- [Your tasks]:
1) In the article below on health insurance rate increases, why did state regulators reject Anthem's request for an average 13.8 percent increase on its small employer group plans? Answer in one to three sentences.
2) Can you resume the article below on health insurance rate increases, picking up right after its final sentence?

*** Opening of Text provided ***

In most cases, insurers were seeing double digit increases in utilization rates, Lombardo said.
But in 2010 and 2011 that trend suddenly reversed it itself. Health insurance customers were beginning to use medical services less often, largely because the ailing economy made people put off elective procedures.
Lombardo said insurers weren’t accustomed to the change, and were hesitant to overestimate the reduction in costs in their rate request filings.
“There is hesitancy on the part of the carrier to put a lot of weight in those numbers,” Lombardo said. “They were worried that trend will reverse itself and they will under price. It’s our job to review that.”
When Anthem recently asked for an average 13.8 percent increase on its small employer group plans, the company said increasing medical costs and an uptick in member use of medical services were key drivers in that proposed increase.
Anthem also blamed new federal mandates and cost-sharing and tax changes under the Affordable Care Act for the increase in costs.
State insurance regulators rejected the request and allowed for a more modest 12.8 percent increase instead, saying Anthem slightly overstated the impact of rising medical costs and utilizations rates.
In a written statement, Anthem said it shares its “members’ concerns over the rising cost of health care,” but the primary driver of rate increases is the rising cost of medical care.
“We continue to be concerned with claims cost, which by our own actuarial analysis is growing by double digits,” the company said. “We owe it to our members to cover those costs.”
In most cases, rate requests that have been rejected in recent years were scaled back only slightly, Lombardo said. And while that has provided some relief to policyholders, trend lines are beginning to change.
Lombardo said more insurers are once again asking — and receiving — permission to raise rates by double digits as consumers are beginning to utilize medical services more than they did in recent years.
“We are starting to see utilization trends increase again,” Lombardo said.
So far, Anthem’s 12.8 percent rate increase is the largest increase among the state’s top five insurers. Farmington-based Connecticare has been granted a 12.2 percent increase on its small group plan used by 3,000 policyholders. Aetna and Oxford Health Plans have also been granted double digit rate increases on small and large groups plans.

*** Close of Text provided ***
*** Opening of Record extracts ***

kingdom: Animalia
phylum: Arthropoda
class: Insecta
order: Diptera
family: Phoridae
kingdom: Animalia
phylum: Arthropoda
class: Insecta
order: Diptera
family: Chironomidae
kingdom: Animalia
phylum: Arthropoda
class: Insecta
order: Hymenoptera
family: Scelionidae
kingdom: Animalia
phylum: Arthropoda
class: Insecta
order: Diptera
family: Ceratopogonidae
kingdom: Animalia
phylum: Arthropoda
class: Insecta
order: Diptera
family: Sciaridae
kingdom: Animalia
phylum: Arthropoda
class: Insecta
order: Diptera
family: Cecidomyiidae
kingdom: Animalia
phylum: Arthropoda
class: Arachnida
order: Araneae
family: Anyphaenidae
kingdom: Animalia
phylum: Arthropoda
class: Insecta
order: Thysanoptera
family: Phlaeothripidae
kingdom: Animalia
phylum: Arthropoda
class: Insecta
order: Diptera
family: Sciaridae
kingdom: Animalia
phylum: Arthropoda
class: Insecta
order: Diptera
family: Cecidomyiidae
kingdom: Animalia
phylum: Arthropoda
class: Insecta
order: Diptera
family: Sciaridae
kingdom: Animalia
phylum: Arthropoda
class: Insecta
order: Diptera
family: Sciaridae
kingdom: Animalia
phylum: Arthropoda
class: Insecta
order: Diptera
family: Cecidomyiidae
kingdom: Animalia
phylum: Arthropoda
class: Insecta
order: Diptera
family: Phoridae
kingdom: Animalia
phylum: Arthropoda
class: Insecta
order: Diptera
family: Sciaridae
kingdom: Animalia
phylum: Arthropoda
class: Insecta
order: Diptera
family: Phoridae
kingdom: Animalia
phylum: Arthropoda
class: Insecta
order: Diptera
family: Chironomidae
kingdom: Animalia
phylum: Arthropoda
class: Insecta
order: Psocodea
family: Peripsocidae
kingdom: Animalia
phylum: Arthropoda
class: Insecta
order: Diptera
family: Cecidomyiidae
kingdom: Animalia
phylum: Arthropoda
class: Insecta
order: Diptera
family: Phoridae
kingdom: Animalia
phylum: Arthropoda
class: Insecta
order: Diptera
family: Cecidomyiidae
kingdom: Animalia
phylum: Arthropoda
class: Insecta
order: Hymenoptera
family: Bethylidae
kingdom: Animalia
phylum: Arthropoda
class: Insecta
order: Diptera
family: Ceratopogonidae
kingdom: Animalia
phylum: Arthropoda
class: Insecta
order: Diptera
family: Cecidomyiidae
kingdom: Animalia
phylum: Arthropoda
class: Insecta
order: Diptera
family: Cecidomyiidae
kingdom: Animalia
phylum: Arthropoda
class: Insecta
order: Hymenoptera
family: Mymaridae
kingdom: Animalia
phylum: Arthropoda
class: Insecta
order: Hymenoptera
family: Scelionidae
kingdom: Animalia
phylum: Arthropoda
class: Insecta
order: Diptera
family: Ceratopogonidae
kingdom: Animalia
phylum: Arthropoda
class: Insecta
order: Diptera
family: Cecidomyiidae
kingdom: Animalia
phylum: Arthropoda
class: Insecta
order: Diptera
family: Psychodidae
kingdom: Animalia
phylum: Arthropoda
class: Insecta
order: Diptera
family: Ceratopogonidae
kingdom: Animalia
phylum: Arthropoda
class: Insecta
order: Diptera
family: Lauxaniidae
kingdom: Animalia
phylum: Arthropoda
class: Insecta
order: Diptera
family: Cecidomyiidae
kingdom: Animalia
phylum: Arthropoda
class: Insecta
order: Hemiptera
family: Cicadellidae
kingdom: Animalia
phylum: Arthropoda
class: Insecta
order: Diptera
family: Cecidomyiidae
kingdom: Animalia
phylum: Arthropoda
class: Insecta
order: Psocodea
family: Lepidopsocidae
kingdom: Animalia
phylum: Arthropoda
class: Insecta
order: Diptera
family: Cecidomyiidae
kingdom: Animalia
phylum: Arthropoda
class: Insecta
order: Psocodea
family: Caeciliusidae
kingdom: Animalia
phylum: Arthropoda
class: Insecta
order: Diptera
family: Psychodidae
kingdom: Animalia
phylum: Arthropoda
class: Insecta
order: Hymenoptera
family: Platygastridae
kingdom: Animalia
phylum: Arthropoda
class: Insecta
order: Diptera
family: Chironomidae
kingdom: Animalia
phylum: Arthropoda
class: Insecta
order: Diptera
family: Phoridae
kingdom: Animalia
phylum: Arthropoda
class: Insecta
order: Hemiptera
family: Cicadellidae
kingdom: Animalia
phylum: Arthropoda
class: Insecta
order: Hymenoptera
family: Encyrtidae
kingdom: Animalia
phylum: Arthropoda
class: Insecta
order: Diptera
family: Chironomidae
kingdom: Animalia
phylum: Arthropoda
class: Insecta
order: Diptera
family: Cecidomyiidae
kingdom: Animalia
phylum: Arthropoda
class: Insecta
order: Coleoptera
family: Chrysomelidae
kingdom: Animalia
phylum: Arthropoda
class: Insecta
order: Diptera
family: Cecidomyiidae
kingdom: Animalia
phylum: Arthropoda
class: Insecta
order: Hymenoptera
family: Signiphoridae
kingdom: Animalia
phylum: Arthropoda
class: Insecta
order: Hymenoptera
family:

*** Close of Record extracts ***

- [Answer list]:
1) Regulators said Anthem had slightly overstated the impact of rising medical costs and utilization rates. They approved a more modest 12.8 percent increase instead.

2)
The rate review process in Connecticut came under fire in recent years after several insurers proposed and received permission to raise rates by 20 percent or more.
Health care and patient advocates raised concerns, arguing the rate review process in Connecticut was inadequate. The state legislature began taking a look at the issue and proposed various bills to increase transparency over the process.
It eventually led to an agreement last year between Insurance Commissioner Thomas Leonardi and State Healthcare Advocate Victoria Veltri to hold up to four public hearings on rate request increases of 15 percent or more.
Meanwhile, on the federal level, the Department of Health and Human Services also urged greater oversight by states over the rate review process and provided grants so states could beef up their regulatory ability.
In 2010, Connecticut received a $1 million federal grant to beef of its rate review process, and since then the office has tried to increase transparency by posting online all rate increase requests.
For its part, the insurance industry hasn’t voiced major issues with rate request rejections over the last few years.
Keith Stover, a lobbyist for the Connecticut Association of Health Plans, said as long as rate reviews are driven by math and not politics or rhetoric, the industry won’t have major complaints.
“Actuaries can come to different conclusions about what the right number is,” Stover said. “But as long as the rate review process is actuarially driven, I think that is what insurers hope for. The industry has a great deal of confidence that the Connecticut Insurance Department is driven by math and not politics.”
Stover said the rate rejections also provide ample evidence that state insurance regulators are doing their job effectively.